READING TEXT START
This is an oversimplification, but the method is completely viable. A good friend of mine started a new fan page with zero Likes in May. He wrote a book that will not be published and available until August. He has been using this method for the last six weeks and, as of July 1, he has more than 17,000 Likes—and they are growing at more than 900 a day. I’ve been watching it daily. The growth is amazing. That leads us to social proof.

Social proof is where the market validates you. In late 2012, Nielsen, one of the nation’s largest media companies, released a market survey showing consumer/advertiser trust. Some interesting surprises were in store:

Consumer Trusts Advertiser Claims: 13%
Consumer Trusts Independent Reviews: 70%
Consumer Trusts Peer (Personal Friend) Reviews: 92%

What’s surprising is the year before, Independent Reviews were 74% and Peer Reviews were 88%. From the numbers it should be crystal clear the need to be connected to as many friends and fans as you can and communicating with them as often as possible. People buy from those they know, like, and trust.

A significant number of Likes will be a low-level form of social proof or endorsement that you’re bringing value to the table. The next level up are shares, where your friends and fans are actually sharing what you post. You can use the same strategy to get your posts shared as you did for Likes. The value of a share is greater because of the peer-to-peer effect.

I’ve used the Facebook example as a starting point. I also use LinkedIn, Twitter, and now Pinterest and Instagram in the same way. Because we’re in the graphic-communication business, we have all kinds of arresting, likeable, shareable imagery we can use.

Data metrics and analytics
The real, revolutionary, business changing, disruptive technology of social media lies in the underlying analytics. These are big data, also known as predictive modeling. You’ll recognize it if you’ve ever used Amazon, Netflix, or iTunes. Basically, it’s a way of showing you what others viewed or bought based on your own browsing and buying habits.

Everything that happens in social media—every post, comment, Like, share, and tag—is tracked. Everything in every profile is tracked. Log in and duration is track. Every search you make is tracked. Everything, related or nonrelated, is tracked. Furthermore, the next-generation database software behind all of this works differently from what was available in the past.

This software looks for patterns in the data. Nonrelated events can take place and resulting behavior is detected and revealed. If a restaurant chain were using one of these data engines, it could identify an increase in the sales of certain menu items based on time of day, weather, geo-location, or time of year. That’s a very simple example, but it’s totally relevant.

As it relates to social media, every advertiser (including you) has access to these data through their application programming interface (API). Now I know this sounds pretty geeky, but it really isn’t. Let me use Facebook again as an example to show you what you do with this.

Suppose you live in Phoenix, AZ. Your market is high school and college, sports-related events—specifically, inter-school rivalries. To get the population (number) of prospects to reach here, you simply need to use the Facebook Ad Manager to make your selections. You’ll need to know the names of all the high schools and colleges in Phoenix, as well as all of the competing schools that are part of the rivalries. You will also need to know the city names of the surrounding cities—Scottsdale, Mesa, etc.

You simply enter these names into the target search box, separated by commas. For more advanced searches you can use Boolean logic (and, or, not) to help you to narrow down even more. You’ll notice that as you type in the tag criteria, the size of your potential market changes right before your eyes. The more you put in, the more targeted the potential, but also the smaller the population. I would much rather have a very highly targeted, relevant, potential list than a general list that will not convert effectively.
READING TEXT END
DATA SECTION START
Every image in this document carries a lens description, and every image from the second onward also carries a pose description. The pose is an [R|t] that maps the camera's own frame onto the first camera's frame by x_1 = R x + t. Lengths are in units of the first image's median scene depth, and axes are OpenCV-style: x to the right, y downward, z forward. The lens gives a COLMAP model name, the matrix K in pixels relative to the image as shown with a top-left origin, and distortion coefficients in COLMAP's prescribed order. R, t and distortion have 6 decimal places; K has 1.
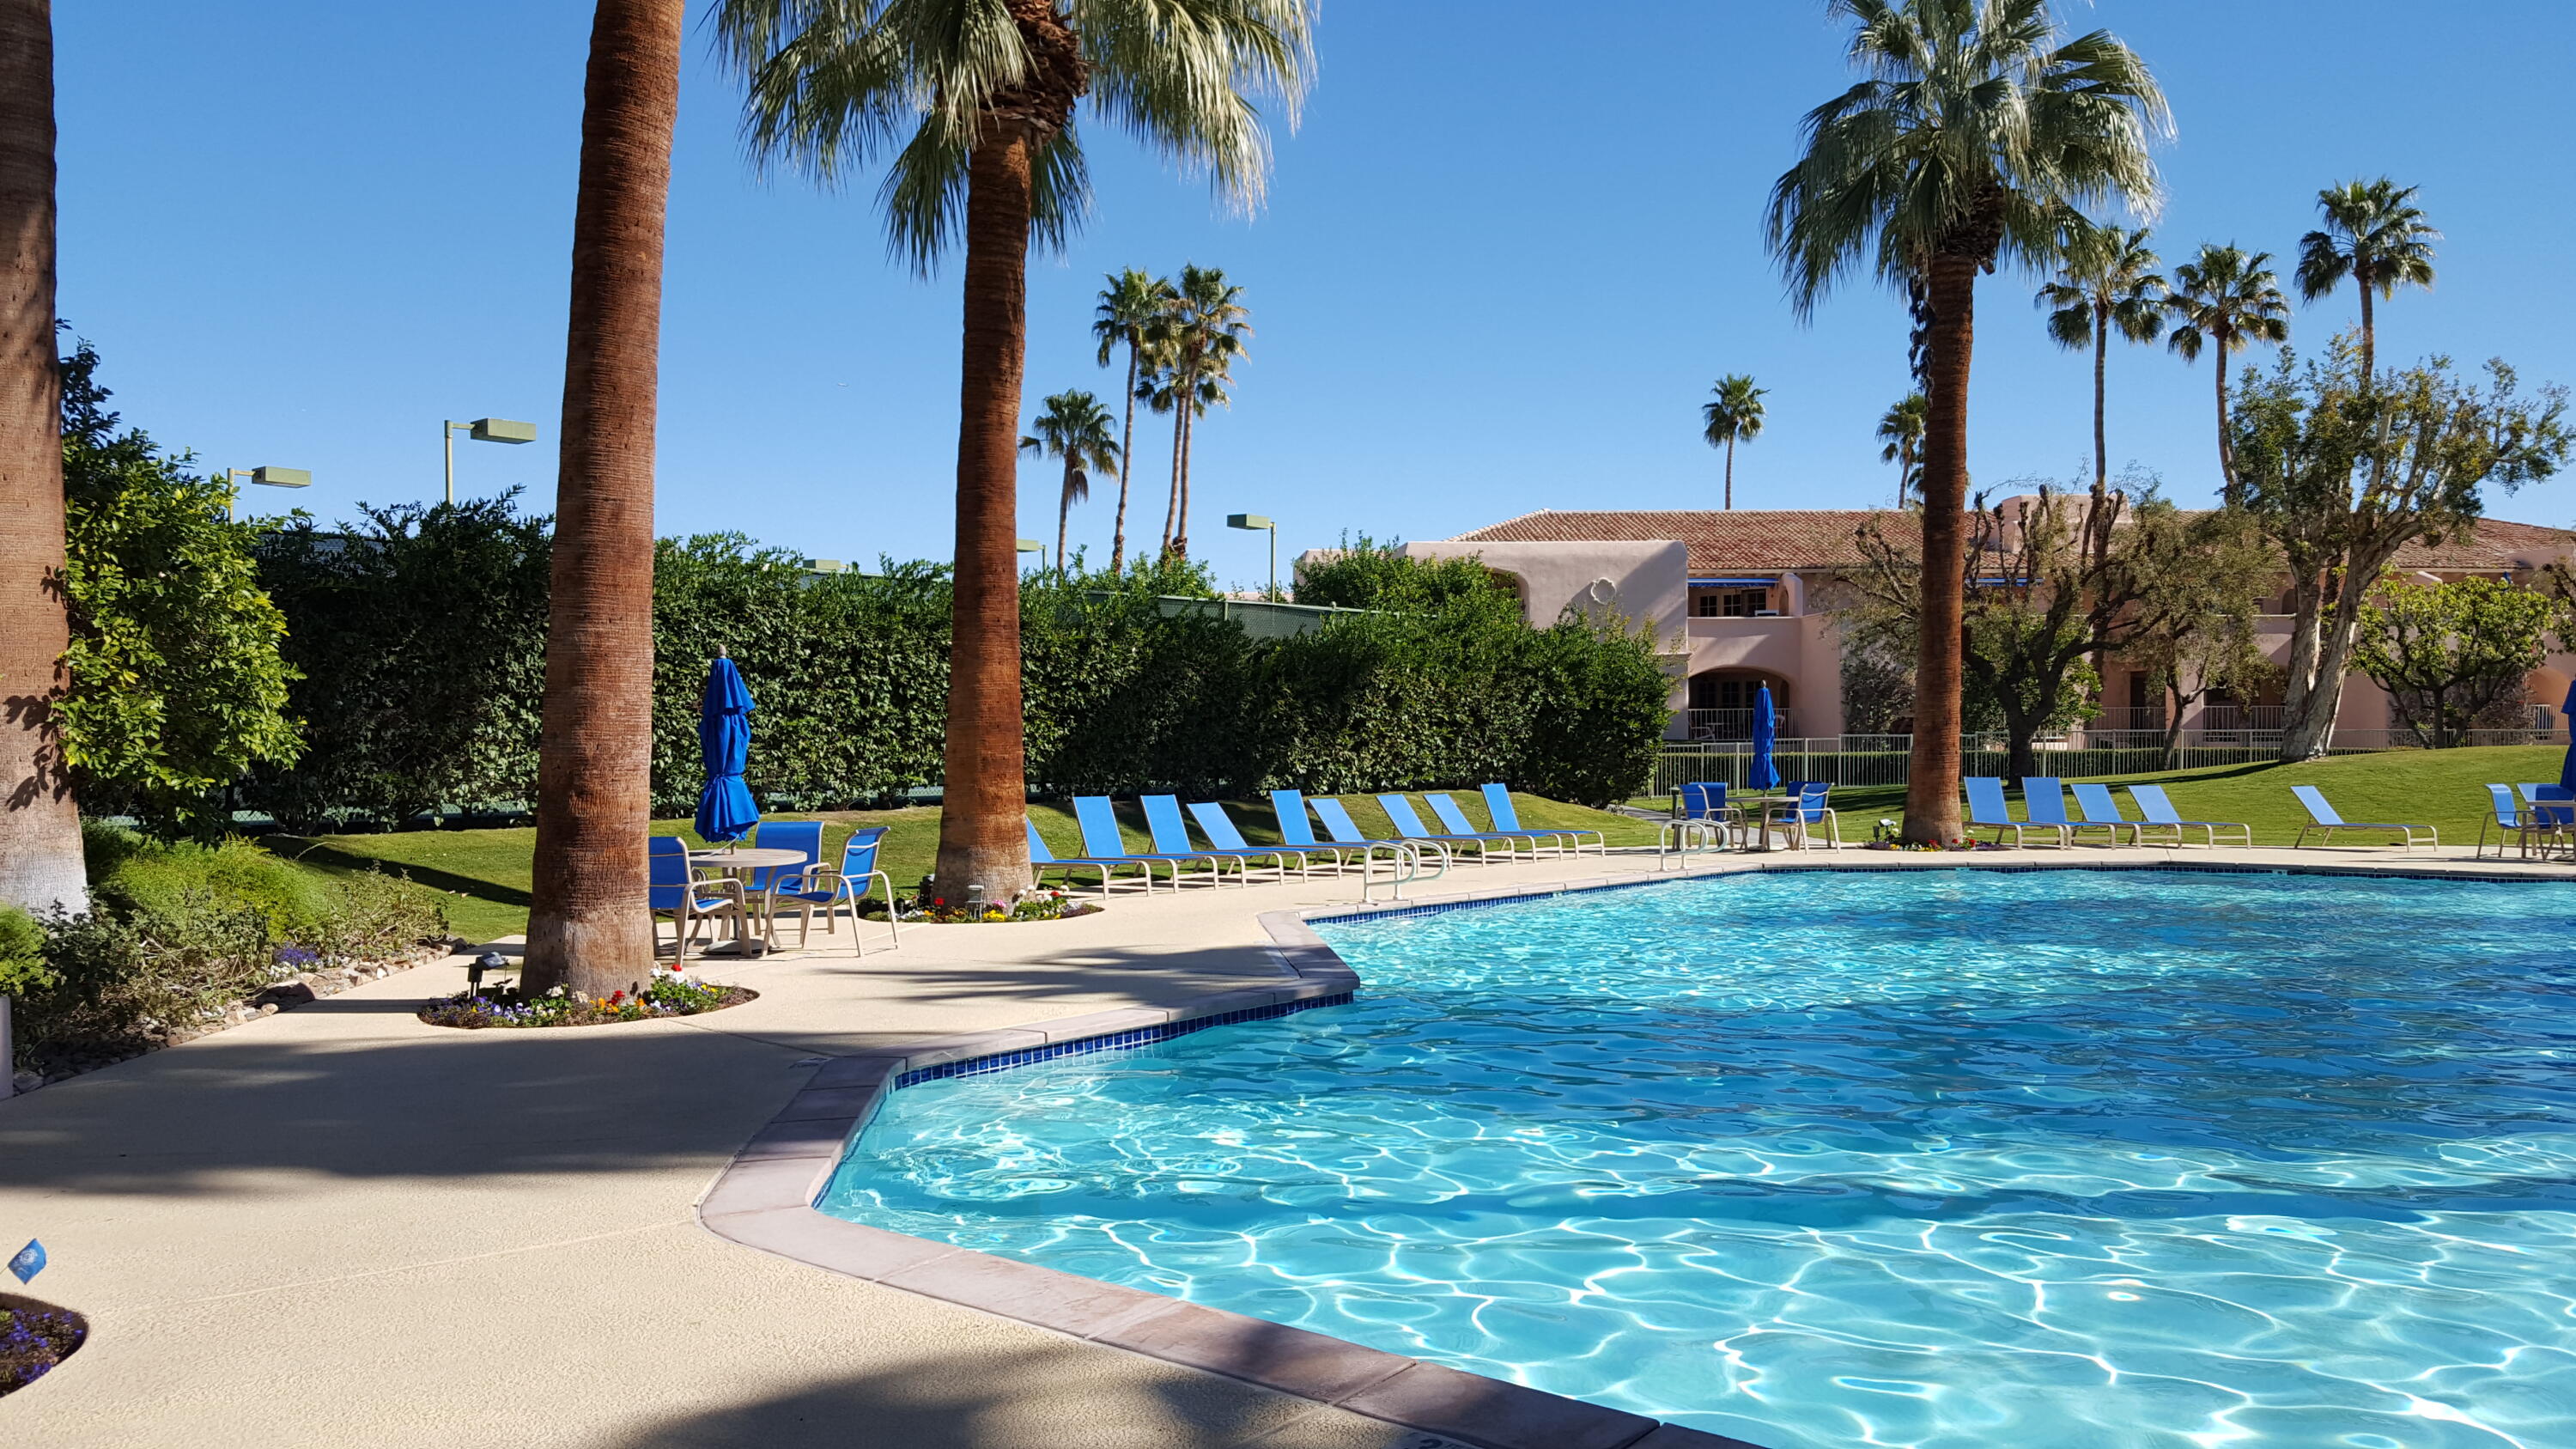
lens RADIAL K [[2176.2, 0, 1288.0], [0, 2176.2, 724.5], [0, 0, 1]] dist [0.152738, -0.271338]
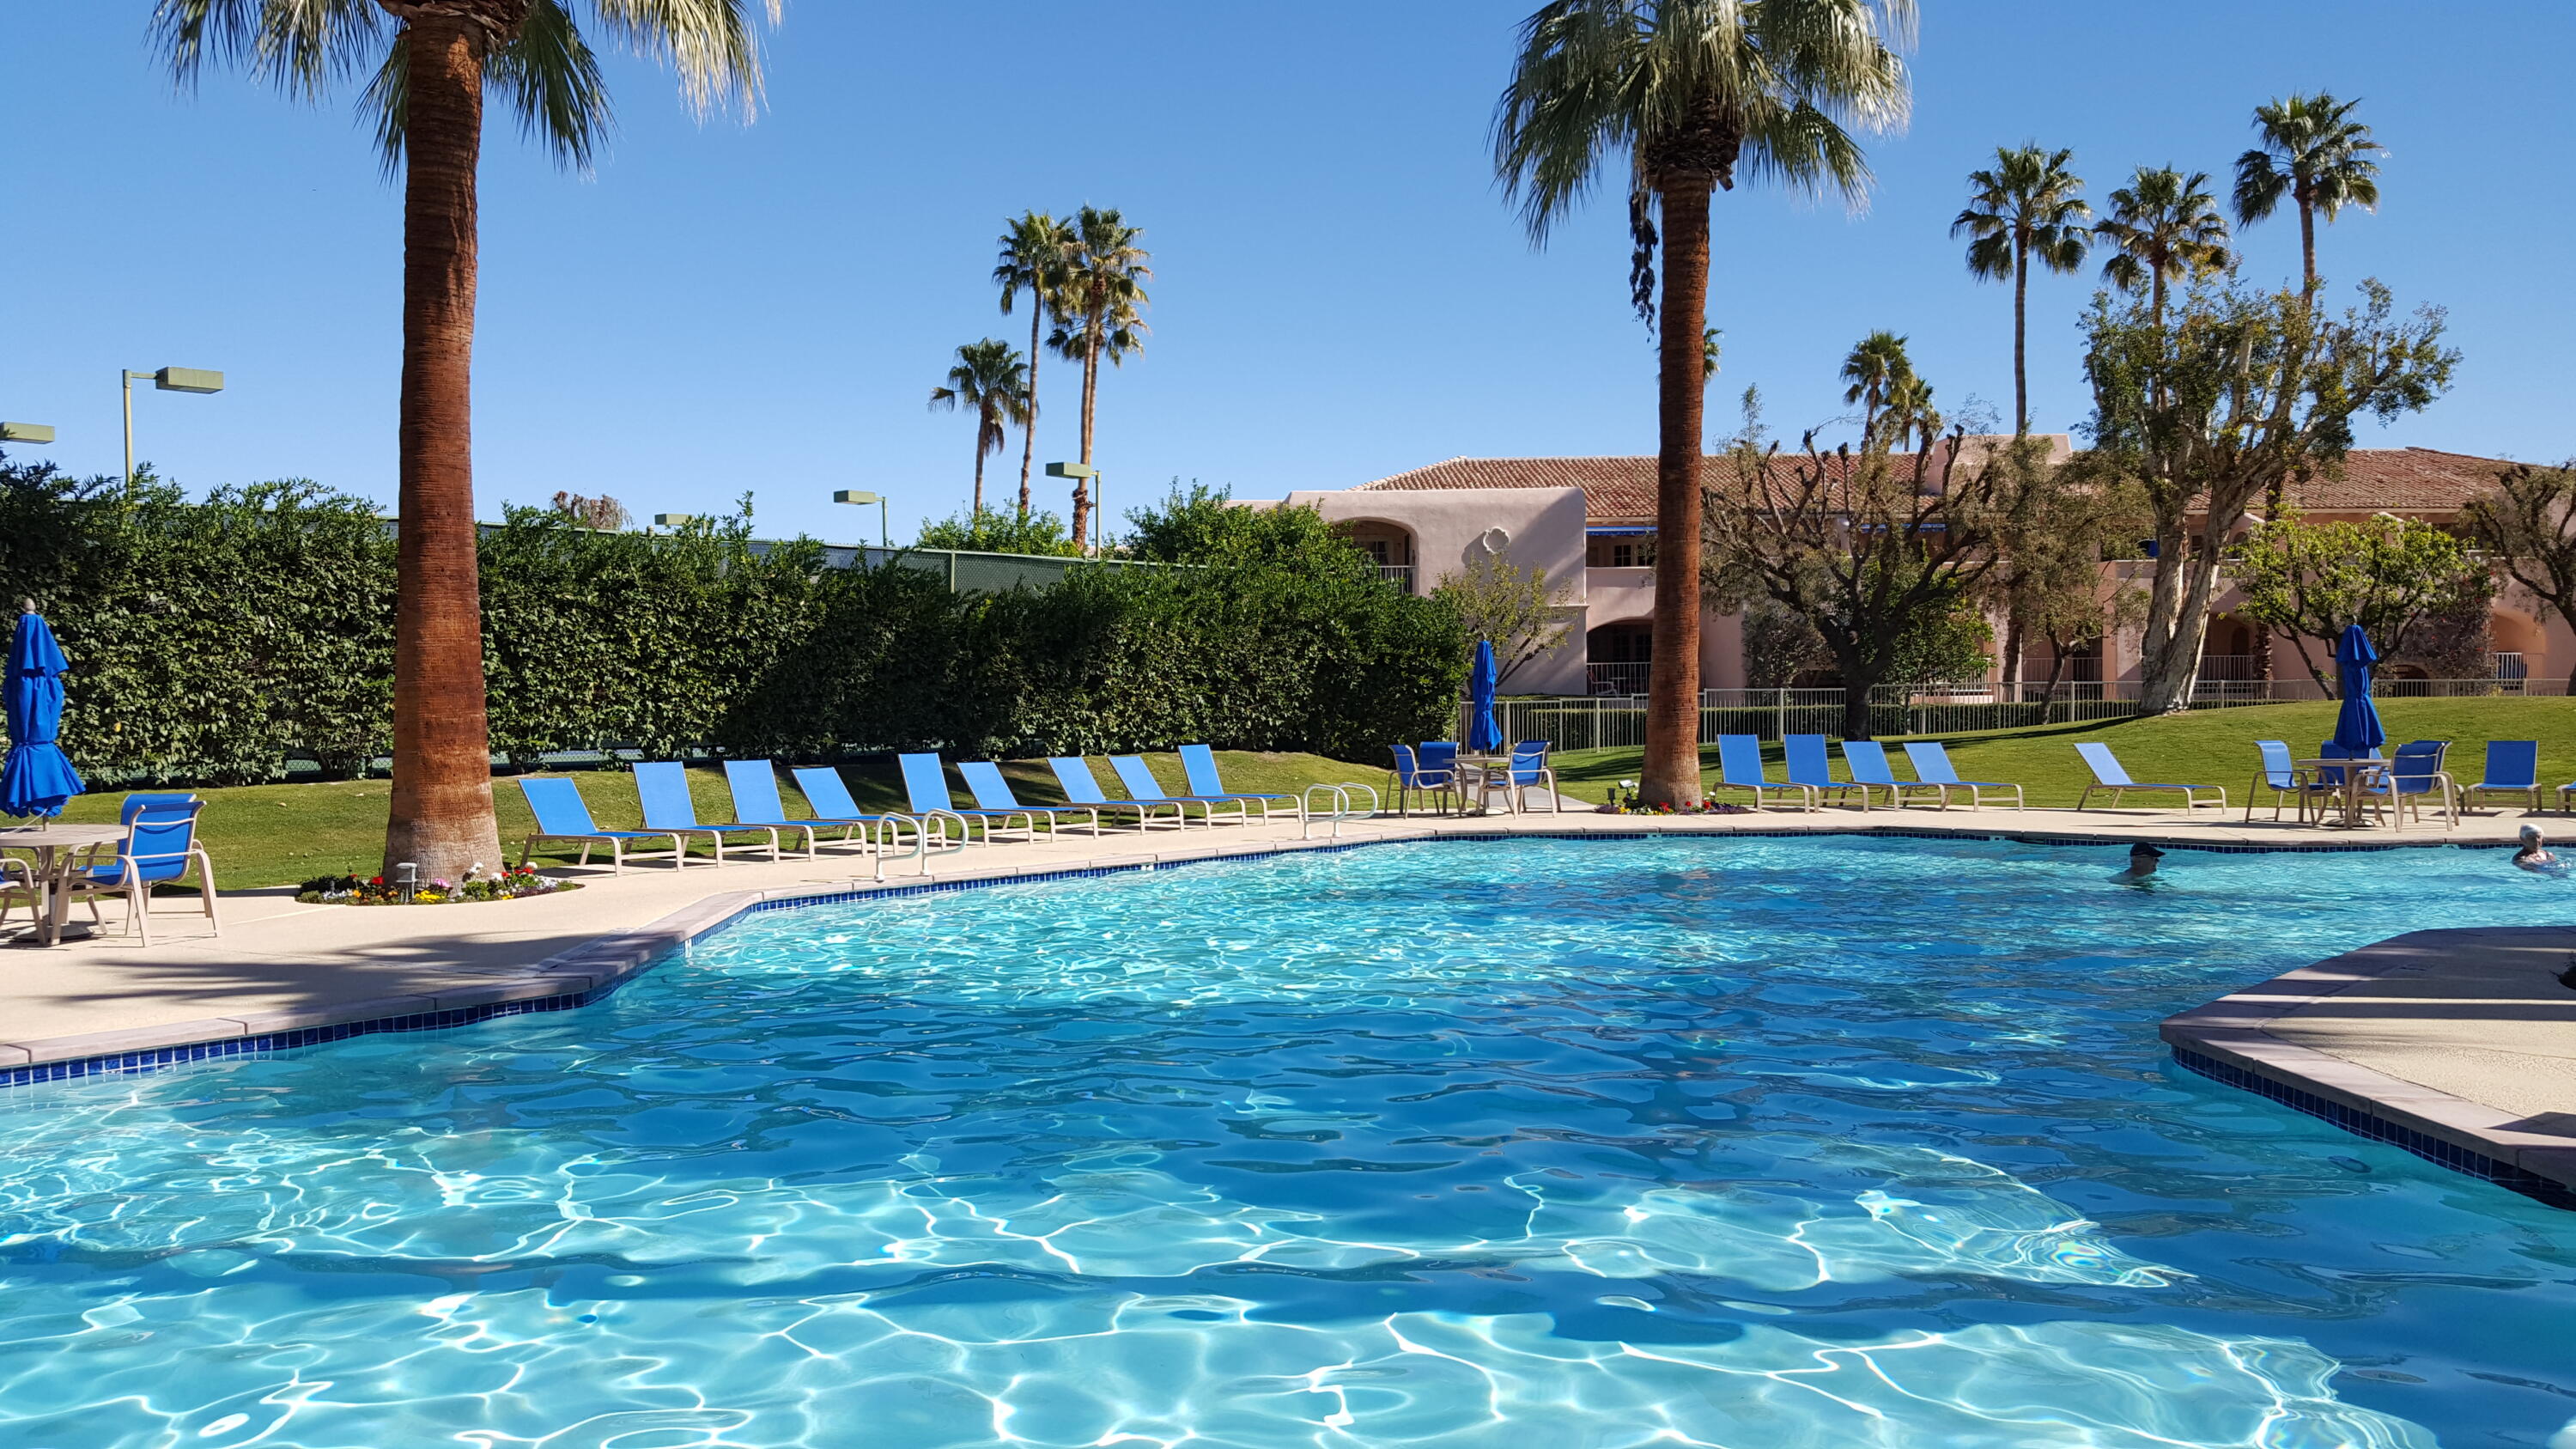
DATA SECTION END
REQUIRED TASKS ▸
- 1) Answer these questions about the social media text.
(a) In what month did the friend start the new fan page?
(b) In the Nielsen survey, what percentage of consumers trust peer (personal friend) reviews?
(c) Which three services does the text name as places you would recognize predictive modeling?
- 2) Retype the social media text word for word from "What’s surprising is" to "like, and trust.".

YOUR RESPONSES ▸
- 1)
(a) May
(b) 92%
(c) Amazon, Netflix, and iTunes

- 2)
What’s surprising is the year before, Independent Reviews were 74% and Peer Reviews were 88%. From the numbers it should be crystal clear the need to be connected to as many friends and fans as you can and communicating with them as often as possible. People buy from those they know, like, and trust.